Le secrétaire à l'Énergie des États-Unis, Chris Wright, a déclaré ce vendredi que la politique de Washington envers Cuba ne vise pas à provoquer une crise humanitaire, mais à exercer des pressions pour un changement politique sur l'île et à libérer le peuple cubain.
Les déclarations ont été faites lors d'une interview avec Kim Strassel pour l'émission d'opinion du journal The Wall Street Journal, publiée ce vendredi sur le compte de WSJ Opinion sur X.
"Nous ne voulons pas d'une crise humanitaire.
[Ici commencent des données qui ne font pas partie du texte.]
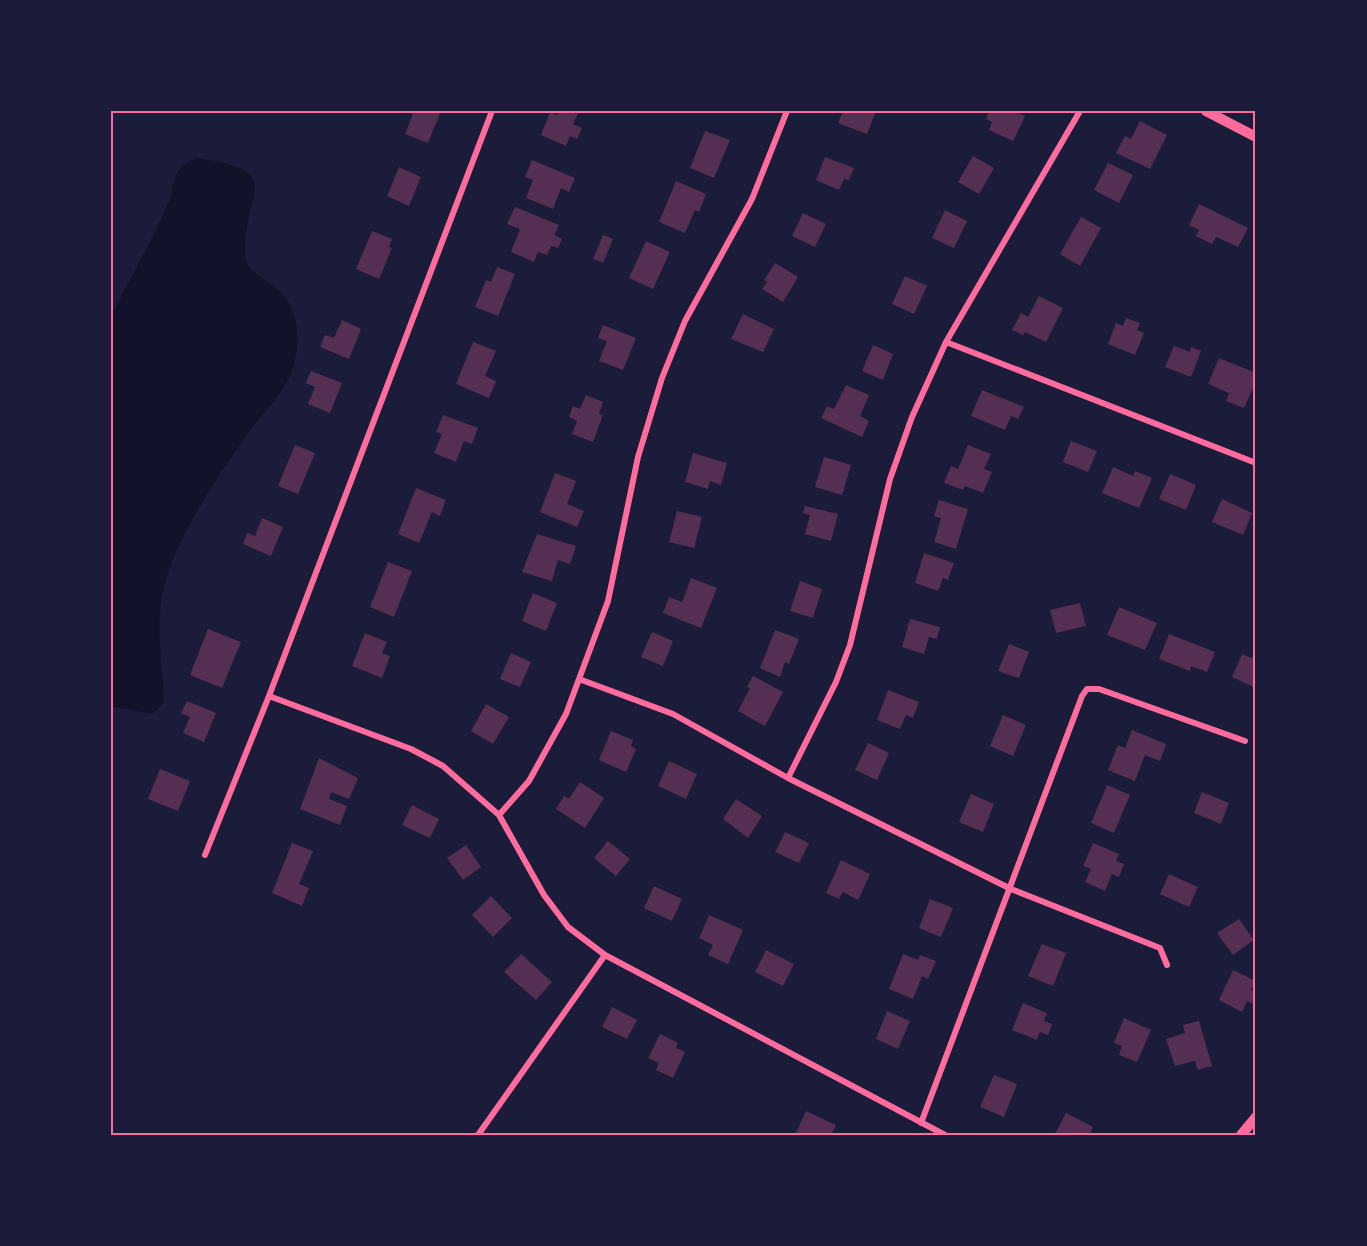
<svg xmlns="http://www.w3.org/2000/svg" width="1367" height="1246" font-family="Barlow,sans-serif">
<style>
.water{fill:#12122b}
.building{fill:#542f53}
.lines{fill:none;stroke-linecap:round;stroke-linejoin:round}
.minor{stroke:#ff6b9d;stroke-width:6}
.tertiary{stroke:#ff6b9d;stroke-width:10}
.neatline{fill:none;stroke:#ff6b9d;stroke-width:2}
</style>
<rect width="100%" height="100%" fill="#1b1b3a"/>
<path class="water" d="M196 158C290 170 242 193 245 254 246 273 265 278 277 289 297 305 301 336 295 360 289 389 266 409 249 432 221 470 175 540 164 586 155 622 162 662 164 699L160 707 152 714 111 706V316L154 234 171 197 175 176 181 167Z"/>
<path class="building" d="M407 111H441L428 143 405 134 413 114Z
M559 111H579L573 124 582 128 577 139 570 136 566 146 541 135 550 112 557 115Z
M843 111H876L867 134 838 123Z
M989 111H1014L1025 116 1013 141 989 130 992 122 986 119Z
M1140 121 1167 135 1150 169 1116 153 1125 136 1131 139Z
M705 131 730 140 714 178 690 168Z
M973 156 994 168 979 194 958 182Z
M825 157 854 168 849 180 844 179 839 190 816 180Z
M532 160 575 178 569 192 561 188 553 209 526 198 533 180 525 177Z
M1108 163 1133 175 1119 203 1094 190Z
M399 167 421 177 409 206 387 196Z
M676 181 706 194 699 212 695 210 685 233 659 222Z
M1199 204 1248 228 1238 247 1216 237 1212 244 1196 236 1199 230 1189 225Z
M515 207 559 225 554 235 562 239 558 248 551 246 547 255 538 252 534 262 511 252 520 229 507 224Z
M945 210 967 221 954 248 932 238Z
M803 213 826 224 815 247 792 236Z
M1081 217 1101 228 1080 266 1060 254Z
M372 231 392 239 389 247 392 248 379 279 356 269Z
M603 235 613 239 603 263 593 259Z
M646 241 670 252 653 289 629 278Z
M775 263 798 277 783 302 762 289 767 282 764 280Z
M497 267 515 274 498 316 475 307 486 280 491 282Z
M905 276 927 286 914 314 892 304Z
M1039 296 1063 308 1046 342 1025 332 1023 335 1012 330 1021 313 1028 317Z
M743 314 774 329 763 352 731 339Z
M1126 318 1140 323 1137 330 1144 333 1135 355 1108 344 1116 323 1123 326Z
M342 320 361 329 349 359 320 347 325 335 334 338Z
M603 325 636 338 623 370 599 361 607 341 598 338Z
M473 342 496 351 485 376 496 381 489 398 456 384Z
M873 345 893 354 883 380 862 371Z
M1174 346 1190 352 1191 347 1201 351 1191 377 1165 367Z
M1219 358 1256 373V381L1244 408 1226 401 1229 393 1208 384Z
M311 371 342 383 330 413 308 404 315 387 306 383Z
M846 385 869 395 860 416 869 421 862 437 821 418 827 406 834 409Z
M982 390 1024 407 1018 419 1011 416 1005 430 971 416Z
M586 395 603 402 599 414 603 415 593 442 572 434 577 421 569 417 573 406 580 409Z
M443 415 478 428 472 444 464 441 456 462 434 453 442 434 436 432Z
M1071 441 1097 451 1088 472 1063 462Z
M295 445 315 453 298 494 278 486Z
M968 445 991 454 984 469 992 472 983 493 965 486 963 490 944 483 951 466 958 469Z
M693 453 727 463 721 485 710 481 708 489 685 482Z
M824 457 851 465 842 495 815 487Z
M1113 467 1133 476 1135 471 1152 478 1139 508 1102 493Z
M555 473 576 481 567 504 584 511 577 527 540 512Z
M1170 474 1196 485 1186 510 1159 499Z
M416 488 446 500 440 516 432 512 419 543 398 534Z
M1222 499 1252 513 1243 535 1212 522Z
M939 500 968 509 956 549 934 542 941 518 934 516Z
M805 506 838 514 831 541 805 534 810 515 803 513Z
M677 511 702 517 694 548 669 542Z
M262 518 283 527 271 556 243 544 247 533 255 536Z
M537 534 576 546 570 564 558 560 552 581 522 572Z
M924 553 954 563 948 580 943 578 938 591 915 583Z
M388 562 412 571 394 617 370 607Z
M691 578 717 588 701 628 663 613 669 597 682 602Z
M800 581 822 589 813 618 790 611Z
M533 593 557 603 546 631 522 621Z
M1080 603 1086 626 1056 633 1050 610Z
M1119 607 1157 623 1145 650 1107 635Z
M910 619 940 627 937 639 929 637 924 654 902 647Z
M208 629 241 642 222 688 190 675Z
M775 630 799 639 789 664 785 662 780 677 760 668Z
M652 632 673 641 663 666 641 657Z
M365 633 387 642 382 653 390 656 382 678 352 666Z
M1169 634 1215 652 1207 672 1191 666 1190 671 1159 659Z
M1009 644 1029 652 1019 678 998 671Z
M1256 648V688L1232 677 1242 654 1252 658Z
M511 653 531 662 520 687 500 679Z
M753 676 783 692 765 726 738 711 750 688 747 687Z
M888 690 919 702 913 718 906 715 900 729 877 720Z
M187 701 216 713 204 742 183 733 190 717 181 713Z
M486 704 509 717 493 744 471 731Z
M1003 715 1026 725 1013 756 990 746Z
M1132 730 1166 744 1160 761 1145 755 1135 781 1108 770 1118 745 1125 748Z
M611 731 633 740 631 746 636 749 626 772 599 760Z
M868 743 889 753 877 780 855 770Z
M319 758 358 778 349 799 331 792 329 799 347 806 340 825 300 809Z
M669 761 697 774 686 799 658 786Z
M160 769 190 781 178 811 148 799Z
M580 782 604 798 585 828 556 809 564 796 569 799Z
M1107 785 1130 795 1114 833 1091 823Z
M1202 792 1229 803 1221 824 1194 813Z
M971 794 994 804 983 832 959 822Z
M736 799 762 816 748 838 723 819Z
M412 805 439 819 430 838 402 825Z
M785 832 809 843 799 863 775 852Z
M608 841 630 859 616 876 594 858Z
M292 843 313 851 299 884 309 888 302 906 272 893Z
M1093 843 1119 854 1116 861 1124 864 1119 877 1112 874 1105 891 1085 882 1091 869 1083 866Z
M466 845 481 867 463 880 447 858Z
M841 860 870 874 858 900 843 892 839 899 826 893Z
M1169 874 1198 887 1189 907 1160 894Z
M654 886 682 899 672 921 644 908Z
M491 896 512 918 493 937 472 915Z
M930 899 953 908 941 937 919 928Z
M709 915 743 930 728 964 708 955 713 945 699 938Z
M1239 919 1254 940 1233 955 1217 933Z
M1042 944 1066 953 1053 986 1028 976Z
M766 950 794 964 783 986 755 972Z
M521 954 552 982 536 1000 504 972Z
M903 954 918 960 920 955 936 961 928 979 922 976 913 999 889 989Z
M1233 970 1256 981 1251 990 1256 993V1001L1254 1004 1247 1001 1242 1012 1219 1000Z
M1023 1003 1047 1013 1044 1021 1052 1024 1048 1035 1040 1032 1037 1040 1012 1030Z
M612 1007 637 1020 627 1039 602 1027Z
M887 1011 910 1021 898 1049 876 1039Z
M1124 1018 1151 1030 1137 1062 1119 1055 1122 1046 1114 1043Z
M1199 1021 1212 1066 1198 1070 1195 1061 1175 1066 1166 1039 1185 1033 1183 1025Z
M660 1034 678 1043 676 1048 685 1052 673 1078 656 1070 659 1063 648 1058Z
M994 1075 1017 1084 1004 1117 980 1107Z
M806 1111 836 1125 831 1135H795Z
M1066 1113 1093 1127 1089 1135 1055 1134Z"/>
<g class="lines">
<path class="minor" d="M946 342 1256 463
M579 679 673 714 788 778 1011 889 1160 948 1167 965
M269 696 411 749 443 766 499 815 544 895 568 927 605 955 945 1135
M788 778 836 682 850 645 890 479 912 417 946 342 1080 111
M499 815 529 781 566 714 608 601 638 457 662 378 685 321 752 199 787 111
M205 855 269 696 492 111
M921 1123 1082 696 1087 689H1099L1245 741
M478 1135 605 955"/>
<path class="tertiary" d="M1206 111 1256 137
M1241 1135 1256 1117"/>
</g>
<rect width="1367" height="1246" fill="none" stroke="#1b1b3a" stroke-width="225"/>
<rect x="112" y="112" width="1142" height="1022" class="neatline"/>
</svg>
Nous voulons forcer le changement et laisser le peuple cubain être libre", a précisé Wright.
Le fonctionnaire a décrit Cuba comme un pays qui "exporte des mercenaires dans le monde, de la déstabilisation et des problèmes", tout en générant "une pauvreté extrême" sur place, et a qualifié le communisme de système économique ruineux.
Wright a expliqué que la loi américaine, adoptée par le Congrès, interdit de vendre du pétrole, du gaz ou des produits énergétiques au gouvernement cubain, mais permet de le faire aux particuliers et aux entreprises privées.
"Nous sommes prêts à vous vendre du pétrole et du gaz demain. La loi est maintenant en faveur du secteur privé. Voulez-vous acheter du pétrole, du gaz ou des produits aux États-Unis ? Nous sommes ici," a déclaré.
Comme preuve que Washington ne cherche pas à asphyxier la population, Wright a mentionné que Washington a permis le passage d'un navire russe pour acheminer de l'énergie vers Cuba.
Se trata du pétrolier Anatoly Kolodkin, qui est arrivé au port de Matanzas le 30 mars avec environ 730,000 barils de pétrole brut, avec l'autorisation du président Donald Trump en tant qu'exception humanitaire.
Les déclarations interviennent dans le cadre d'une escalade continue de la pression américaine sur l'île. Le 29 janvier, Trump a signé l'Ordre Exécutif 14380, qui a déclaré Cuba une "menace inhabituelle et extraordinaire pour la sécurité nationale" et a imposé des tarifs allant jusqu'à 50 % aux pays qui fournissent du pétrole au gouvernement cubain.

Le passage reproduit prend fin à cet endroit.